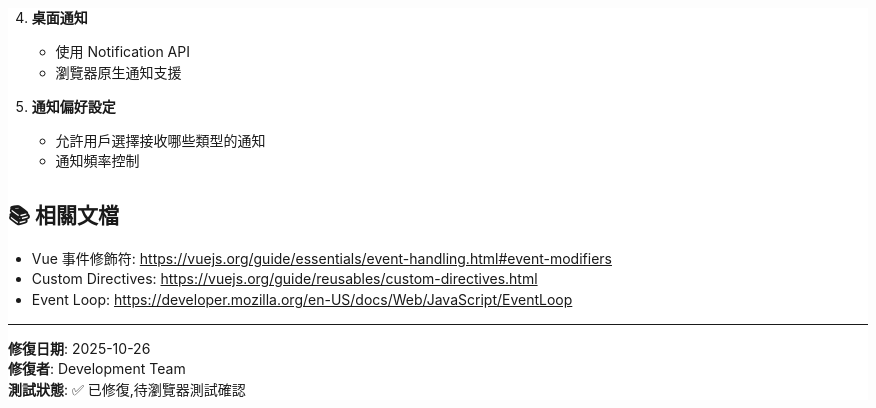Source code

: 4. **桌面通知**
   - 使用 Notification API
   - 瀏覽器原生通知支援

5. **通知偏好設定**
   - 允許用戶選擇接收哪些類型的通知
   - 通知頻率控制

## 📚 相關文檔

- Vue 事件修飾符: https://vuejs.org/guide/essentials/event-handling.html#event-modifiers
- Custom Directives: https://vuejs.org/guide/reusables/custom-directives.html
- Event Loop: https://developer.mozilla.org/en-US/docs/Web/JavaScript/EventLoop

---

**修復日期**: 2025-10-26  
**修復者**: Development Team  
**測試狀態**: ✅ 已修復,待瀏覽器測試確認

━━━━━━━━

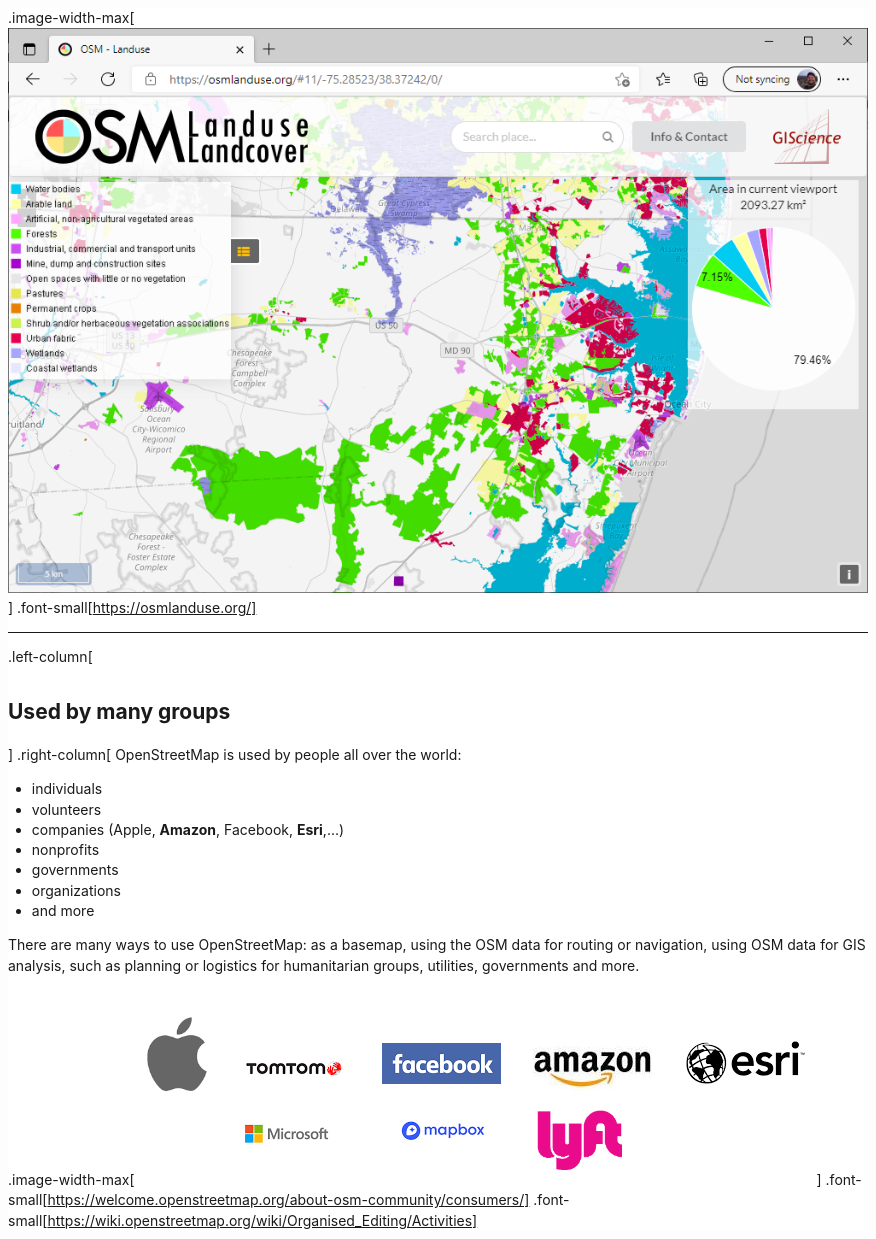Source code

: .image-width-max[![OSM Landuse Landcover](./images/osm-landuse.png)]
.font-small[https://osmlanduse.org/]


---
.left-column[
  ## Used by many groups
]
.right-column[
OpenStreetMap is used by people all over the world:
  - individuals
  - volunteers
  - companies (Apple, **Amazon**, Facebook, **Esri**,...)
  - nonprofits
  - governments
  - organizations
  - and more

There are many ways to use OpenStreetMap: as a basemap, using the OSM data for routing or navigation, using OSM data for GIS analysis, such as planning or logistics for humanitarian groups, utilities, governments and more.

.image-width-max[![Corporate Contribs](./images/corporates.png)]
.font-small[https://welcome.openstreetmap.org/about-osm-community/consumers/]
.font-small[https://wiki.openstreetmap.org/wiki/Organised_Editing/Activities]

━━━━━━━━

◆ **What is needed**:
Filter the records above down to the lines that contain the string "html", and copy each of those lines.

◆ **Answer to this exercise**:
- Vue 事件修飾符: https://vuejs.org/guide/essentials/event-handling.html#event-modifiers
- Custom Directives: https://vuejs.org/guide/reusables/custom-directives.html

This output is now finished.